As per my understanding it should discard that dirty node from my cluster and my app still should be able to work [except those threads which are trying to connect the dirty node and need refreshment from java client].

Please output the expected behaviour and let me know if i am doing something wrong.


#2

Do you have retry defined in your client application’s policy? Why did the node go down? Is this 1 application using aerospike that dies, or all apps?


#3

If one server node has reached proto-fd-max and all nodes have the same proto-fd-max limit, then it’s likely that all nodes are reaching that same limit.

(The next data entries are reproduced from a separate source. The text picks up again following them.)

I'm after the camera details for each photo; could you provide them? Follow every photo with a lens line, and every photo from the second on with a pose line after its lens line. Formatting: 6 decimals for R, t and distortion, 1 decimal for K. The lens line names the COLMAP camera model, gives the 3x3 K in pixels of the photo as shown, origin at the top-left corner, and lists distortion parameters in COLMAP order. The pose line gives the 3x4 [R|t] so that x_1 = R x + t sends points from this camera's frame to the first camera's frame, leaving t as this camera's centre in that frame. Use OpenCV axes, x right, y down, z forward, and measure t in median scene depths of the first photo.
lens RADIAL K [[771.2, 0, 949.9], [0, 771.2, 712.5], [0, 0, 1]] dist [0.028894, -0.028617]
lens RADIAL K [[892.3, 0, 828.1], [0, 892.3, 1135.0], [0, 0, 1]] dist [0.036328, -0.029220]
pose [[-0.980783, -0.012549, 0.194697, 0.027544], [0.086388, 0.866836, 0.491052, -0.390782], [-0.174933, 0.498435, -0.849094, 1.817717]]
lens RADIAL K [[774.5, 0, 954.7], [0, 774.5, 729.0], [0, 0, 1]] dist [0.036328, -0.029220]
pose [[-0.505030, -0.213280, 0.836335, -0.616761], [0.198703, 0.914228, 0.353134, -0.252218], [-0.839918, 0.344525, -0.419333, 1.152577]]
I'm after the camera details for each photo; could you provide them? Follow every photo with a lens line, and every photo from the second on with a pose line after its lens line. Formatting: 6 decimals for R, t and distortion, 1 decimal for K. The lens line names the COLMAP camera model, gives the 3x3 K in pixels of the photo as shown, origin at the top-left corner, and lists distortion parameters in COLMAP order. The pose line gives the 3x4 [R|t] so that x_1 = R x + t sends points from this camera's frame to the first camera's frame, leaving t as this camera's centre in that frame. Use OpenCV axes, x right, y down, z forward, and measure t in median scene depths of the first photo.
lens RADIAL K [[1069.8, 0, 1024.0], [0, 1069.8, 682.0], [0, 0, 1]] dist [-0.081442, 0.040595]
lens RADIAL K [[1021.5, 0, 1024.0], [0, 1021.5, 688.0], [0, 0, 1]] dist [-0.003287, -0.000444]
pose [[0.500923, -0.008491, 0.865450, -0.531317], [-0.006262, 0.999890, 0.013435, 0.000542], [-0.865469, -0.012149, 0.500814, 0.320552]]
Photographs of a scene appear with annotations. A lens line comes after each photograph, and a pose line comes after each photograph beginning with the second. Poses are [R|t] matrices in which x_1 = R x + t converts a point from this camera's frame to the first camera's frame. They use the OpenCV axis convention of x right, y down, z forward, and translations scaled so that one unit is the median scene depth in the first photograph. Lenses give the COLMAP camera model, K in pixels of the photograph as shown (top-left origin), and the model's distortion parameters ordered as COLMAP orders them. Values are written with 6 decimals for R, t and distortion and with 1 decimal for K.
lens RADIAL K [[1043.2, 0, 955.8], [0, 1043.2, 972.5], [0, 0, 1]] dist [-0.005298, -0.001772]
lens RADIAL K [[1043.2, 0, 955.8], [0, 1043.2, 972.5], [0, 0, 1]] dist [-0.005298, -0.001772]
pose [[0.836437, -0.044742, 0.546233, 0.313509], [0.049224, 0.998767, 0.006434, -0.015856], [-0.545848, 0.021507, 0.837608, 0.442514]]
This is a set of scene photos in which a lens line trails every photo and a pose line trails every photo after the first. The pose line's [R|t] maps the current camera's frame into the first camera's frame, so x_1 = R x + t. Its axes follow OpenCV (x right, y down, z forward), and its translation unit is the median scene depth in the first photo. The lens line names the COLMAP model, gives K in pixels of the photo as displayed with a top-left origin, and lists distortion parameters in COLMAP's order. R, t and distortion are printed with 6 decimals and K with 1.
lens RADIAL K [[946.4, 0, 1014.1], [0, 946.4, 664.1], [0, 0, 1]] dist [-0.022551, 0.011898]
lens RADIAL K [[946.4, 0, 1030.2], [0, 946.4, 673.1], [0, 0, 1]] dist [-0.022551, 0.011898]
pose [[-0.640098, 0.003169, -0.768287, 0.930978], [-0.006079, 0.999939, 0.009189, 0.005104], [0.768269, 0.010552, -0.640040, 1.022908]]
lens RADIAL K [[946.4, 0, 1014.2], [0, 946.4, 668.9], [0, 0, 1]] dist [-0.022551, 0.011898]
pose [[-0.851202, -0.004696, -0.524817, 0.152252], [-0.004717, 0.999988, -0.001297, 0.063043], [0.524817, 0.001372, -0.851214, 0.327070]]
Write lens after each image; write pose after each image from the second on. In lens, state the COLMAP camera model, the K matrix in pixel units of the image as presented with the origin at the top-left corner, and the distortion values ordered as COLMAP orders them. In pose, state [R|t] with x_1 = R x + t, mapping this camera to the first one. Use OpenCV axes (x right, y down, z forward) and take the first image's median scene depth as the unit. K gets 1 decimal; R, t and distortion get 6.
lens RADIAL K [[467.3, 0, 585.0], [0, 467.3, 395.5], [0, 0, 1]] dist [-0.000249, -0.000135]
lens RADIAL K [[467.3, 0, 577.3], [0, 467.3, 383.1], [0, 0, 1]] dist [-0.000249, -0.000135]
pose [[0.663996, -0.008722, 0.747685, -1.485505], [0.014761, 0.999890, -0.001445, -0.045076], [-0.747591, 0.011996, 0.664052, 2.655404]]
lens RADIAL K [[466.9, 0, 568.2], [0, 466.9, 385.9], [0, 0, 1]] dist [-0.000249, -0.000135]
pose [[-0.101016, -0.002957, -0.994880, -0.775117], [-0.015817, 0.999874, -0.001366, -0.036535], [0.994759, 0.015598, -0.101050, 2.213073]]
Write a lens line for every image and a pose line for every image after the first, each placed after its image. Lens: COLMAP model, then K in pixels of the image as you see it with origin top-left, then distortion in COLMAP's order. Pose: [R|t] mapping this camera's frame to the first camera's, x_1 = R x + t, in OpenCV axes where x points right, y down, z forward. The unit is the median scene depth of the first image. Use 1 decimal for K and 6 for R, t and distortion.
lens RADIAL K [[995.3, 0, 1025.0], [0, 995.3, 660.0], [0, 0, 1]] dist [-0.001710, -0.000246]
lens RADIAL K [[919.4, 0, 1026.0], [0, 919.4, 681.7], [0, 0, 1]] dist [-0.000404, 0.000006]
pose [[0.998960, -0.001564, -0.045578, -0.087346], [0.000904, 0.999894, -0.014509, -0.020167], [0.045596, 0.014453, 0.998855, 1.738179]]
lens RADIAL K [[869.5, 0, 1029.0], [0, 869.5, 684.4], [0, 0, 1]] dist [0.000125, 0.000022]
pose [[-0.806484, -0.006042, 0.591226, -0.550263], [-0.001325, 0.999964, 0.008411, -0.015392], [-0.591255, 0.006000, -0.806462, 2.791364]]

Also, there is a short time-frame (~ 1 second) after node goes down where the cluster blocks writes until new partition map is agreed upon.


#4

I replicated this issue by lowering down the fd of only one node,in actual scenario it was a hardware failure of one node and due to this failure our cluster took approx 45 min to recover.until then our application was getting continous timeout exception while it was trying to connect the cluster.


#5

we were also trying to connect our cluster with aql but that was also throwing errors


#6

Albot/Brian any update?


#7

Since I know nothing about your application, I would suggest running the java benchmarks against a test cluster. Kill a node and see what happens. The benchmarks programs will get some errors and then recover once the node is removed from the client’s view of the cluster.